--- START SELECTION ---

Studio album by Sonic Animation
- Released: October 1999
- Studio: Silence Is Deafening, Chaos in a Box Studios
- Genre: Dance
- Label: Global Recordings

Sonic Animation chronology
| Silence is Deafening (1997) | Orchid for the Afterworld (1999) | Reality by Deception (2002) |

Singles from Sonic Animation
- "Love Lies Bleeding" Released: February 1999; "Theophilus Thistler (An Exercise in Vowels)" Released: July 1999; "Didley Squat" Released: 2000; "I'm Afraid I Think I'm Human" Released: 2000;

= Orchid for the Afterworld =

Orchid for the Afterworld is the second studio album by Australian dance and techno musical group Sonic Animation. The album was released in October 1999 and peaked at number 42 on The Australian ARIA Charts. The album was certified gold in Australia in 2005.

--- END SELECTION ---
--- START SUPPLIED INFORMATION ---

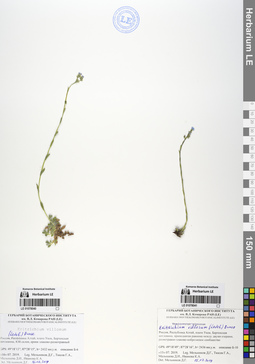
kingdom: Plantae
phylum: Tracheophyta
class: Magnoliopsida
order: Boraginales
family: Boraginaceae
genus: Eritrichium
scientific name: Eritrichium villosum
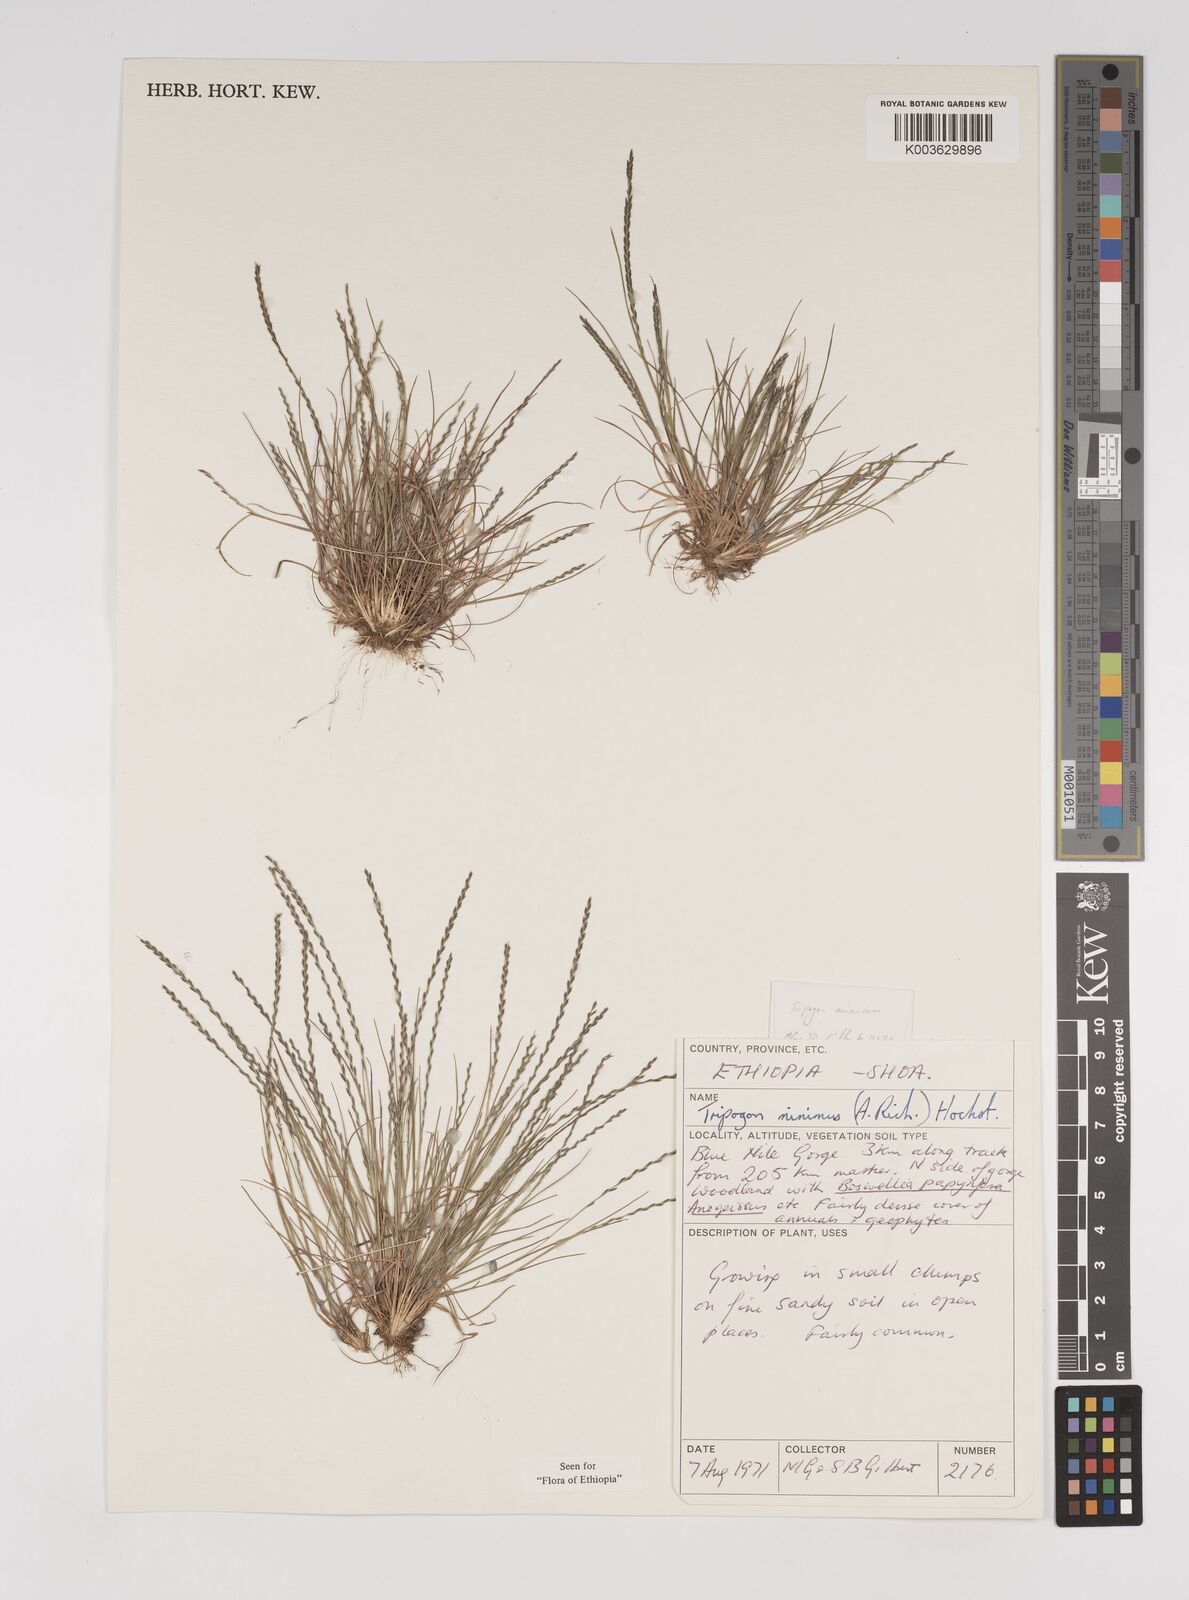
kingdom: Plantae
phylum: Tracheophyta
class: Liliopsida
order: Poales
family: Poaceae
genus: Tripogonella
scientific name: Tripogonella minima
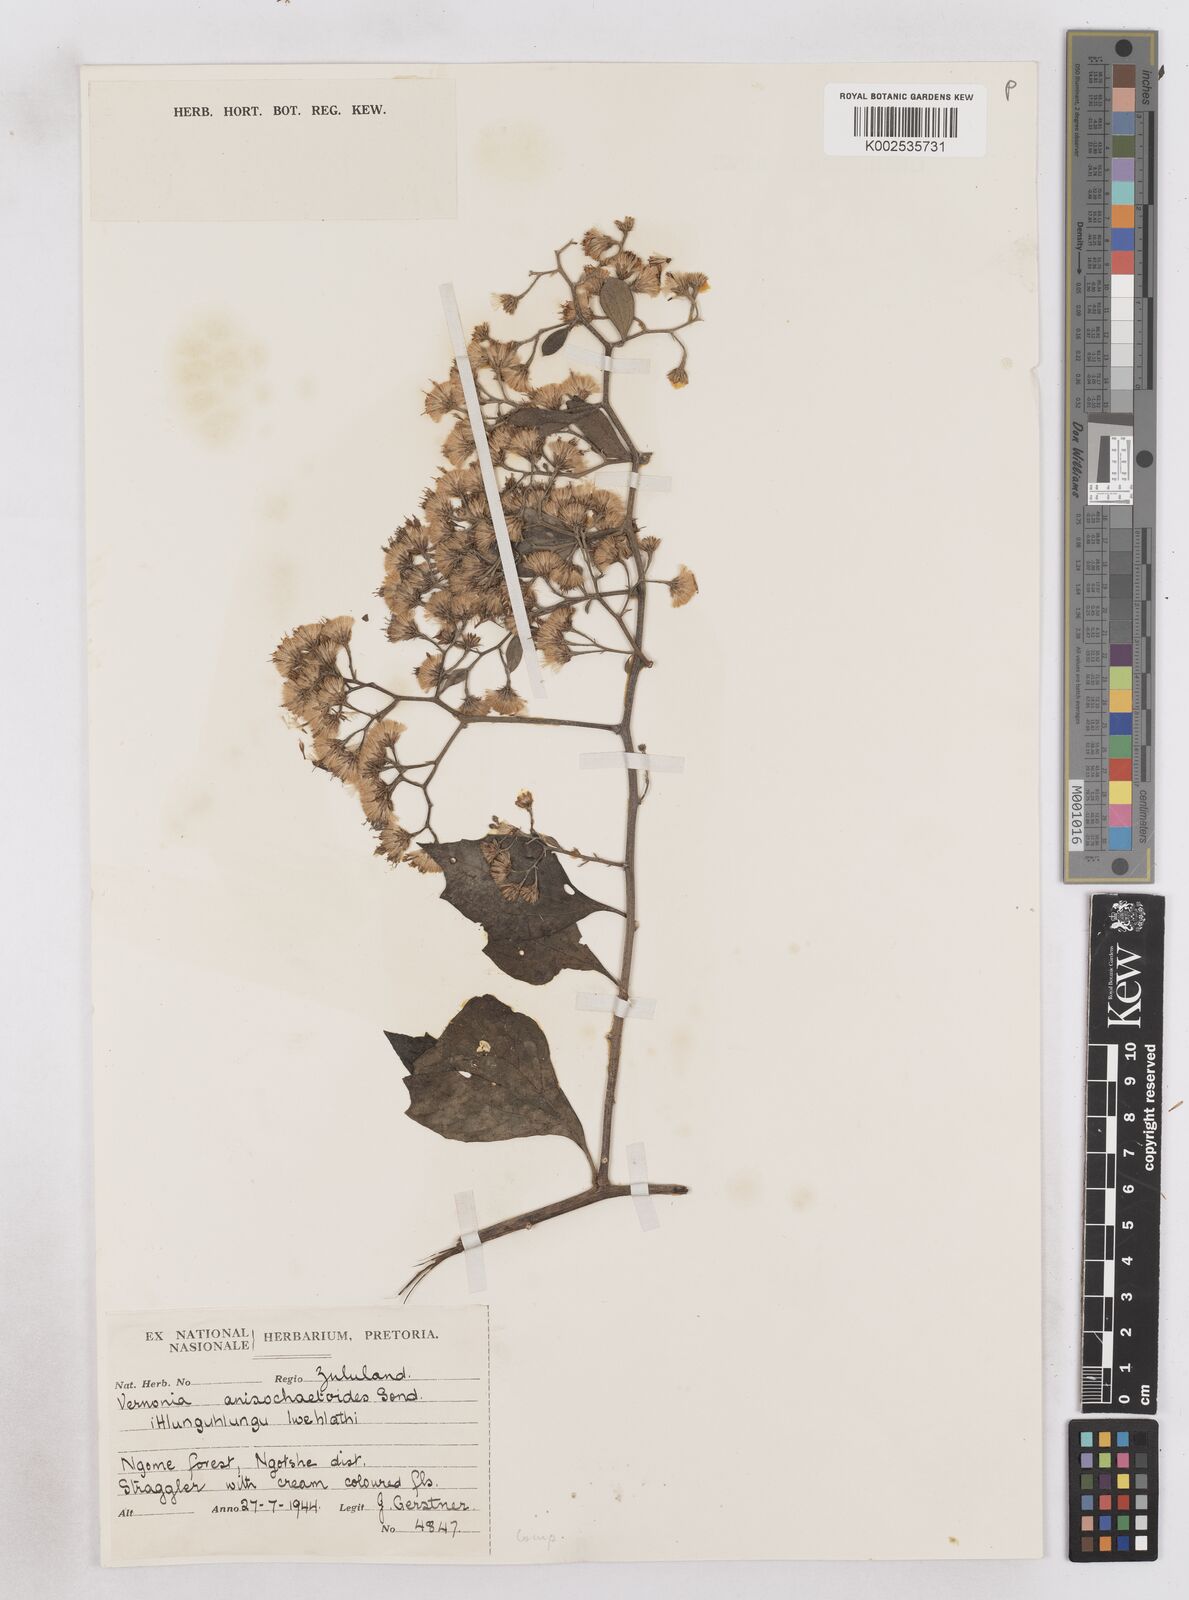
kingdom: Plantae
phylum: Tracheophyta
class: Magnoliopsida
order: Asterales
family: Asteraceae
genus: Distephanus
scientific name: Distephanus anisochaetoides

--- END SUPPLIED INFORMATION ---

» **SET TASKS**
(A) Decide whether each of these statements agrees with the text about Orchid for the Afterworld: (i) the album was released in October 1999; (ii) the album peaked at number 24 on the Australian ARIA Charts; (iii) the album was certified platinum in Australia. For each, answer yes or no and quote the words of the text that decide it.
(B) According to the text about Orchid for the Afterworld, what label put out the album?

» **PER-TASK OUTPUTS**
(A)
(i) Yes: "The album was released in October 1999"
(ii) No: "peaked at number 42 on The Australian ARIA Charts"
(iii) No: "The album was certified gold in Australia in 2005."

(B) Global Recordings